The Sphinx's Vitamin
Elena stared at the vitamin D supplement on her kitchen counter, its amber capsule catching morning light like a tiny, misshapen sun. Her doctor had prescribed them after she'd collapsed in the office elevator—stress, exhaustion, the typical corporate pyramid scheme that traded vitality for promotion points.
At forty-two, she'd finally made Senior Director. The corner office. The stock options. The gnawing sensation that she'd become exactly the kind of sphinx she'd once despised: inscrutable, guarded, asking riddles of junior employees while guarding her own secrets behind enigmatic smiles.
"You coming to the padel court?" Marcus's text blinked on her phone. The weekend corporate retreat. Another ritual of performative camaraderie where colleagues pretended to be friends while secretly calculating each other's weaknesses.
She swallowed the vitamin dry. It caught in her throat like regret.
The padel court was enclosed in glass, a transparent cage where she watched Marcus rally against their CEO, David. The ball ricocheted off walls with violent precision.
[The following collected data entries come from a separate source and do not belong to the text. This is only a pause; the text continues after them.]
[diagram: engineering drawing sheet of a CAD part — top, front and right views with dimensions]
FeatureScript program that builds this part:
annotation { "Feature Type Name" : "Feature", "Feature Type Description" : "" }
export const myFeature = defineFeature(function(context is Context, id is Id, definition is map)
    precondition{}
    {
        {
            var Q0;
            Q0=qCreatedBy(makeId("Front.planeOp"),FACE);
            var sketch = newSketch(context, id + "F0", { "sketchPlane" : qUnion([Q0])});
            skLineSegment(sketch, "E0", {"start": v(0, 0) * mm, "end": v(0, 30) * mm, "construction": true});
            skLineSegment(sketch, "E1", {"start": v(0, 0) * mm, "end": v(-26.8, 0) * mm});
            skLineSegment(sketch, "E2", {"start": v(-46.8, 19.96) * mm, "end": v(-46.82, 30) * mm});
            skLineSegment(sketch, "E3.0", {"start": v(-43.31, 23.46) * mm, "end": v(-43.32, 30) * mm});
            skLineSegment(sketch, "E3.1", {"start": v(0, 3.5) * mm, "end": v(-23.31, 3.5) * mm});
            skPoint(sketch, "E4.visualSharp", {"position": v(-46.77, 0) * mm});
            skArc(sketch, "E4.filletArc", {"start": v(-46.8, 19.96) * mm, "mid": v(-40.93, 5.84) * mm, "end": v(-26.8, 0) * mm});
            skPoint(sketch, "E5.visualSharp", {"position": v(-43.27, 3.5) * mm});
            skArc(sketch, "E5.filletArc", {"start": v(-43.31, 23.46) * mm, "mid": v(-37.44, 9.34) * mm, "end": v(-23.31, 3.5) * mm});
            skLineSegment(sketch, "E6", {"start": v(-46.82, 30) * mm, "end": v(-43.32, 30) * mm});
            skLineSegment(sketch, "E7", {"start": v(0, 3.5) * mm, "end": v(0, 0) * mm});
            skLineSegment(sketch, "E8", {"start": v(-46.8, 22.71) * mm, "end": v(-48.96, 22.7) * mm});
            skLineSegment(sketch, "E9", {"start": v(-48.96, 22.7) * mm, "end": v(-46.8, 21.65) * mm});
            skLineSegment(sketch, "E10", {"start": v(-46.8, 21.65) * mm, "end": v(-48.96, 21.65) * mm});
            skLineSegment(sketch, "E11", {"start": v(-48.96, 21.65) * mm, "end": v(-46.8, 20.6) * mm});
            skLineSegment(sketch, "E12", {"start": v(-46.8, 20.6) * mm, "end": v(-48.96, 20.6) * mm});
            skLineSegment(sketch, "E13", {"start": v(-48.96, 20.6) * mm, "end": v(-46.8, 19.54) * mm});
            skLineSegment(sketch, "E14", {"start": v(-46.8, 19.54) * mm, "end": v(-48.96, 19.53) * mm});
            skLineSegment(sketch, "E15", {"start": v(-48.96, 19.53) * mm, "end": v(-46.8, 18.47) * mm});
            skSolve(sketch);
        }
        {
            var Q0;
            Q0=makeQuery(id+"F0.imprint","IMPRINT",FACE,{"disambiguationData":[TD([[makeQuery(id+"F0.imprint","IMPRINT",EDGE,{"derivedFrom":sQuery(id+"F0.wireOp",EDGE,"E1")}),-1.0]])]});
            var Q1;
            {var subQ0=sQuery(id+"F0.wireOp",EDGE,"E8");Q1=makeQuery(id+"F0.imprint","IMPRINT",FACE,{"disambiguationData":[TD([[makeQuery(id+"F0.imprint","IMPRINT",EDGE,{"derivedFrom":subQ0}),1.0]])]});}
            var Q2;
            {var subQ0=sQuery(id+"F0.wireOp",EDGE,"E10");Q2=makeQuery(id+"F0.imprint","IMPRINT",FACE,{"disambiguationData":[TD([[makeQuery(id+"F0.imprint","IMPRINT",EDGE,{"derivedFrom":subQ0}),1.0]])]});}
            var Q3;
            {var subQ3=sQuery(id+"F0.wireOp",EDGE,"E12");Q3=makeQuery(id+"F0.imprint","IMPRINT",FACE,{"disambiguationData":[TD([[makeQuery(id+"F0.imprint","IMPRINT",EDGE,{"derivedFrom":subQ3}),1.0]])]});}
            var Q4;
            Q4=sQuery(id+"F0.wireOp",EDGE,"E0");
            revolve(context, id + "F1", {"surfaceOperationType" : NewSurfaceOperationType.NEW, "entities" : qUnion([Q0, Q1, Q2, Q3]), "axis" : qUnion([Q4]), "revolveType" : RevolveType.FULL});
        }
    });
Elena noticed how Marcus's laughter never reached his eyes, how David's competitive grin revealed something predatory beneath. This wasn't a game. It was a battlefield hierarchy rendered in sweat and rubber.
"Elena!" David waved her over. "Your turn."
She stepped onto the court, the vitamin still dissolving slowly in her stomach. Something shifted. Maybe it was the supplement kicking in. Maybe it was exhaustion finally breaking through her defenses.
"You know," she said, bouncing the ball, "I've been thinking about leaving."
The silence stretched. Marcus missed his return. The ball rolled to a stop against the glass wall.
"The pyramid," she continued, voice steady, "it's just a tomb with better marketing."
David's smile froze. For the first time, Elena saw something human flash behind his corporate sphinx mask—fear, perhaps. Or respect.
That evening, she opened her vitamin bottle and poured the entire contents into the trash. She didn't know what came next, but for the first time in fifteen years, the riddle wasn't someone else's to solve. The answer, she realized, had never been at the top of anything.